Programs that terminate abnormally contain execution errors. These bugs may be detected by run-time type checks, bound checks, or hardware-fault detection mechanisms in native environments, but in an embedded application they may simply cause the system to crash. Examples of execution bugs are division by zero, running a program with link-time errors, incorrectly implemented interrupts or assembly code, out-of-bounds arrays, and assignment to an invalid (uninitialized) pointer.

Simple execution errors such as division by zero can be easy to stabilize, provided the zero is a direct result of a controlled test case. Otherwise, they can be hard to localize. For example, some processors issue an interrupt when an illegal operation is attempted. If this interrupt wasn't expected, the programmer may not have set a valid vector in the interrupt vector table. In this case, the control flow may go "into the weeds" and the original cause may not be readily apparent.

Many execution bugs are the result of an errant store through an incorrectly initialized pointer or at an out-of-bounds array index. These bugs belong to a very nasty class called viral bugs and can be extremely hard to stabilize and localize. They crop up in C programs because of the unrestricted run-time use of pointers, array indexing, and casting. The effect of a viral bug--corrupted code, data, or stack--is usually not apparent until several (million) instructions later. Even then the infected data might not prove catastrophic but may cause something else to become infected. At any rate, when the bug eventually surfaces, the symptom usually has nothing to do with the original bug.

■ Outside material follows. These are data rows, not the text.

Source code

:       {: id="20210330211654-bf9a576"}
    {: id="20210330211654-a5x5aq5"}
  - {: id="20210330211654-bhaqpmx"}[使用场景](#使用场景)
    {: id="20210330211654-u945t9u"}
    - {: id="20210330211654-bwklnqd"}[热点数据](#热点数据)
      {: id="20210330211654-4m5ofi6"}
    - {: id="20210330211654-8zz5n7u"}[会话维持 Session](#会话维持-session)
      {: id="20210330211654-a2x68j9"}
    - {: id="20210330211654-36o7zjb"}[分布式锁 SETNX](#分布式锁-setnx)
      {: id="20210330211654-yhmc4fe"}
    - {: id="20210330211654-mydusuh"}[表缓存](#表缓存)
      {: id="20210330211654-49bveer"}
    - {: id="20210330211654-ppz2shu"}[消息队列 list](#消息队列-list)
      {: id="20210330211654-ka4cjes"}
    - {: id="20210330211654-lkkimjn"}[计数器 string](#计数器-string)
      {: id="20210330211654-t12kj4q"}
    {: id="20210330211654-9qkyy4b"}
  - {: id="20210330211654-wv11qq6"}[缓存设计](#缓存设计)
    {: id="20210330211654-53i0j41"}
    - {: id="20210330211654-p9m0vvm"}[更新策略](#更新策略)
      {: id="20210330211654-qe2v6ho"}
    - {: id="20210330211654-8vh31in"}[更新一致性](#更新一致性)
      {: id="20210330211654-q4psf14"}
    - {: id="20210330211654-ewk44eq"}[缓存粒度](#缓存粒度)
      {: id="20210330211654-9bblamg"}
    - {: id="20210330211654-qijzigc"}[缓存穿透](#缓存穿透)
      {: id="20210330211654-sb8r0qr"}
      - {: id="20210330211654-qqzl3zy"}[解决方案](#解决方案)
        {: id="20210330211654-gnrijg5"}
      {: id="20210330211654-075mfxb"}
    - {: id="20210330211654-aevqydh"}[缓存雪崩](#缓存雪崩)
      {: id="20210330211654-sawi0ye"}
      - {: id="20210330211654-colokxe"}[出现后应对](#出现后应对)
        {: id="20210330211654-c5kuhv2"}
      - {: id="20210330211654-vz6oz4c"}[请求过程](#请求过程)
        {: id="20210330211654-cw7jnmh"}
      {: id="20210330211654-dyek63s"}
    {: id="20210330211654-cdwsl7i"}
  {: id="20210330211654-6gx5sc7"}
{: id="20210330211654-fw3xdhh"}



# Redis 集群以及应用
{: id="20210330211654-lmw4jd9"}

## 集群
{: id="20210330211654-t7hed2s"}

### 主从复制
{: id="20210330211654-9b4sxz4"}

Ordinarily, uninitialized pointers are more insidious than out-of-bounds arrays. An out-ofbounds array reference usually attacks a stack frame or data area adjacent to the location of the array. An uninitialized pointer can attack anywhere and is very often inconsiderate as to whether it attacks code or data. Furthermore, the pointer will probably contain a different initial value each time the program is run, causing an entirely different symptom each time.